Laporan Wartawan TribunJatim.com, Pramita Kusumaningrum
TRIBUNJATIM.COM, PONOROGO - Pemerintah Kabupaten (Pemkab) Ponorogo menerapkan sistem kerja Work From Home (WFH) sekali dalam sepekan.
Hal itu sebagai tindak lanjut Surat Edaran (SE) Menteri Dalam Negeri terkait efisiensi energi.
Baca juga: WFH ASN Pemkab Malang Tiap Jumat Ditaksir Bisa Hemat Anggaran hingga Rp150 Juta per Hari
Kebijakan ini diambil menyusul krisis energi akibat konflik di Timur Tengah, dengan sejumlah instansi pelayanan publik tetap diwajibkan bekerja dari kantor (WFO).
"Kami mengikuti instruksi pusat, jadi mengambil WFH setiap Jumat. Sesuai pemerintah pusat," ungkap Plt Bupati Ponorogo, Lisdyarita, Kamis (2/4/2026).
Namun, jelas dia, tidak seluruhnya Aparatur Sipil Negara (ASN) di bawah Pemkab Ponorogo dilakukan WFH.

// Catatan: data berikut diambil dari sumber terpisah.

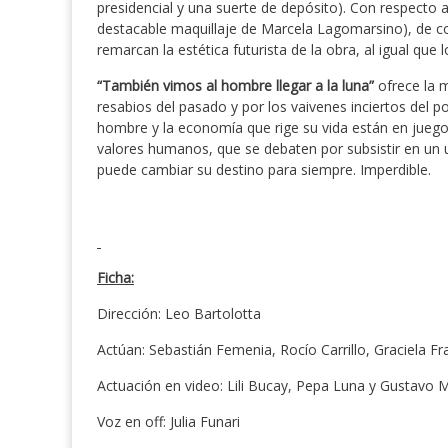
presidencial y una suerte de depósito). Con respecto a 
destacable maquillaje de Marcela Lagomarsino), de col
remarcan la estética futurista de la obra, al igual que 
“También vimos al hombre llegar a la luna”
ofrece la 
resabios del pasado y por los vaivenes inciertos del p
hombre y la economía que rige su vida están en jueg
valores humanos, que se debaten por subsistir en un 
puede cambiar su destino para siempre. Imperdible.
Ficha:
Dirección: Leo Bartolotta
Actúan: Sebastián Femenia, Rocío Carrillo, Graciela Fr
Actuación en video: Lili Bucay, Pepa Luna y Gustavo 
Voz en off: Julia Funari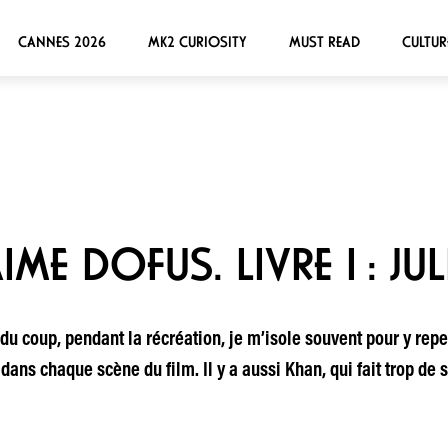
CANNES 2026
MK2 CURIOSITY
MUST READ
CULTUR
AIME DOFUS. LIVRE I : JUL
 ; du coup, pendant la récréation, je m’isole souvent pour y r
t dans chaque scène du film. Il y a aussi Khan, qui fait trop de s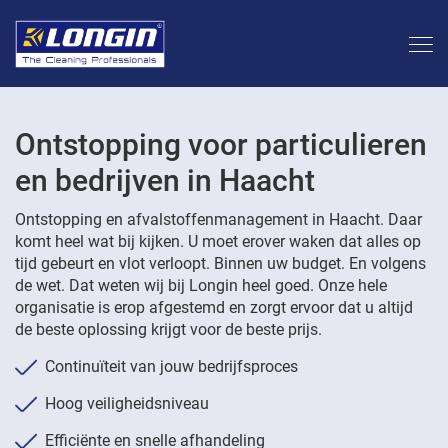
Ontstopping voor particulieren
en bedrijven in Haacht
Ontstopping en afvalstoffenmanagement in Haacht. Daar
komt heel wat bij kijken. U moet erover waken dat alles op
tijd gebeurt en vlot verloopt. Binnen uw budget. En volgens
de wet. Dat weten wij bij Longin heel goed. Onze hele
organisatie is erop afgestemd en zorgt ervoor dat u altijd
de beste oplossing krijgt voor de beste prijs.
Continuïteit van jouw bedrijfsproces
Hoog veiligheidsniveau
Efficiënte en snelle afhandeling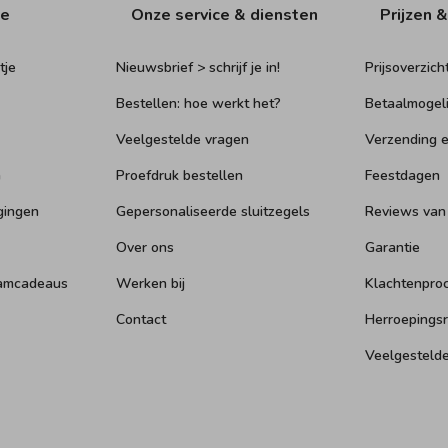
ie
Onze service & diensten
Prijzen &
tje
Nieuwsbrief > schrijf je in!
Prijsoverzich
Bestellen: hoe werkt het?
Betaalmogel
Veelgestelde vragen
Verzending e
n
Proefdruk bestellen
Feestdagen
gingen
Gepersonaliseerde sluitzegels
Reviews van
Over ons
Garantie
aamcadeaus
Werken bij
Klachtenpro
Contact
Herroepings
Veelgesteld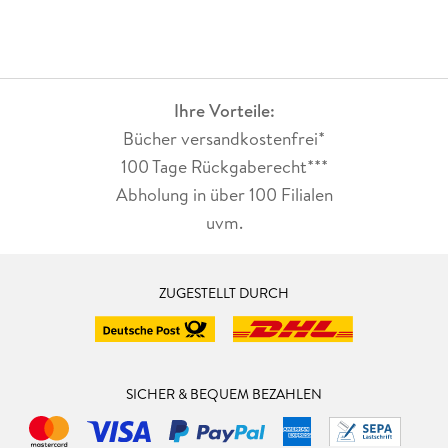
Ihre Vorteile:
Bücher versandkostenfrei*
100 Tage Rückgaberecht***
Abholung in über 100 Filialen
uvm.
ZUGESTELLT DURCH
SICHER & BEQUEM BEZAHLEN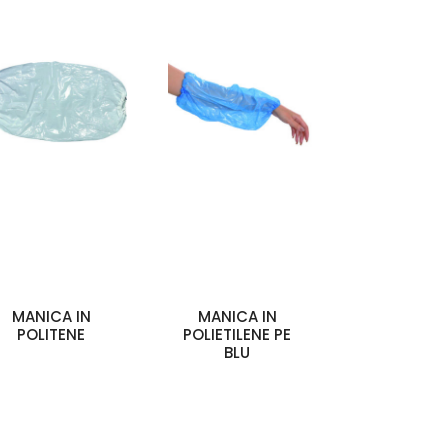
MANICA IN
MANICA IN
POLITENE
POLIETILENE PE
BLU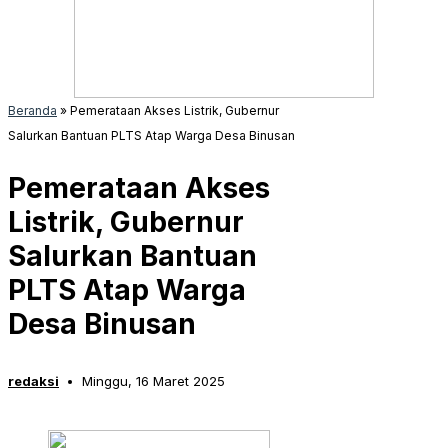
Beranda
»
Pemerataan Akses Listrik, Gubernur
Salurkan Bantuan PLTS Atap Warga Desa Binusan
Pemerataan Akses
Listrik, Gubernur
Salurkan Bantuan
PLTS Atap Warga
Desa Binusan
redaksi
Minggu, 16 Maret 2025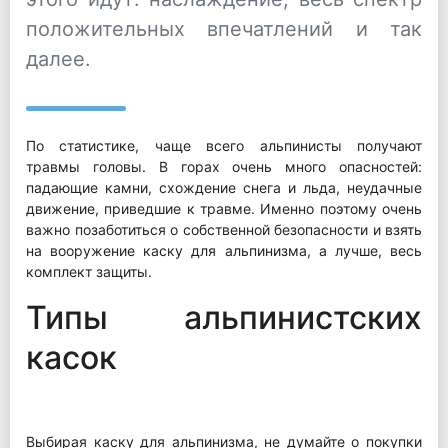
положительных впечатлений и так
далее.
По статистике, чаще всего альпинисты получают
травмы головы. В горах очень много опасностей:
падающие камни, схождение снега и льда, неудачные
движение, приведшие к травме. Именно поэтому очень
важно позаботиться о собственной безопасности и взять
на вооружение каску для альпинизма, а лучше, весь
комплект защиты.
Типы альпинистских
касок
Выбирая каску для альпинизма, не думайте о покупки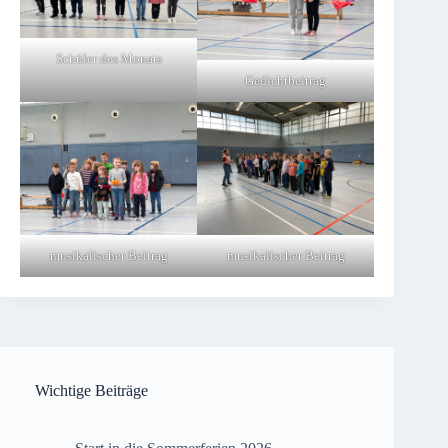
Schüler des Monats
Gedichtbeitrag
musikalischer Beitrag
musikalischer Beitrag
Wichtige Beiträge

Hal itu merujuk dengan Surat Edaran (SE) Menteri Dalam Negeri,
SE tersebut bernomor 800.1.5/3349/SJ tentang Transformasi Budaya Kerja Aparatur Sipil Negara di Lingkungan Pemerintah Daerah (Pemda).
"Iya jadi Jumat (WFH), tapi tidak 100 persen, kita milih menghemat energi," kata Bunda Lisdyarita (sapaan akrab Plt Bupati Ponorogo).
Kepala Dinas Komunikasi, Informatika, dan Statistik (Diskominfo) Kabupaten Ponorogo, drh H Sapto Djatmiko Tjipto Rahardjo, mengatakan bahwa terkait WFH telah dirapatkan.
"Intinya dalam SE itu diinstruksikan kpd pemerintah pusat dan pemda untuk melaksanakan SE itu. Dalam rangka krisis energi akibat konflik di Timur Tengah," ujar Sapto.
Dia menjelaskan bahwa Pemkab Ponorogo patuh terhadap SE Mendagri.
Dari SE menunjukkan bahwa tidak bisa 100 persen WFH.
"Ada beberapa khusus pelayanan publik tidak diperkenankan untuk WFH. Ada beberapa OPD yang harus melaksanakan WFO," paparnya.
Dalam SE tersebut, ada beberapa yang tidak boleh WFH.
Contohnya Dinas Lingkungan Hidup (DLH), Dinas Kependudukan dan Catatan Sipil (Dispendukcapil).
"Satpol PP (Satuan Polisi Pamong Praja), Damkar (Pemadam Kebakaran), BPBD (Badan Penanggulangan Bencana Daerah) juga harus standby, dan masih banyak," katanya.
Pun jika WFH, menurut Sapto, tidak bisa 100 persen diterapkan di OPD-OPD yang boleh WFH.
Selain itu, dia membantah jika WFH adalah libur.
"WFH itu konotasinya libur, bukan begitu. Kepala OPD harus memantau pegawainya yang WFH," tegas Sapto saat ditemui TribunJatim.com.
Dia menerangkan formulasinya adalah mereka yang WFH dari satu OPD hanya 50 persen.
Kemudian pasca WFH dilakukan tolak ukur, seberapa efisiensi anggarannya.
"Per bulannya kita bs mengurangi tagihan listrik, BBM, air, dan lain-lain. Ini harus dilaksanakn Pemkab, jarena ini kebijakan pusat dan kita ikuti," tegasnya.
Ketika ditanya kapan berlaku, Sapto menyatakan, masih menunggu SE Bupati, turunan dari SE Mendagri.
"Ini sudah digodok oleh tim bagaimana penerapan dari SE Kementerian tersebut," tambahnya.
Salah satu ASN Diskominfo Ponorogo, Erwin Suganda mengaku menurut apapun keputusannya, baginya, WFH bukan kemudian libur.
"Apapun keputusannya sebagai ASN saya manut. Kalau ada WFH ya ndak papa. Kalau tidak juga tidak apa-apa," pungkasnya.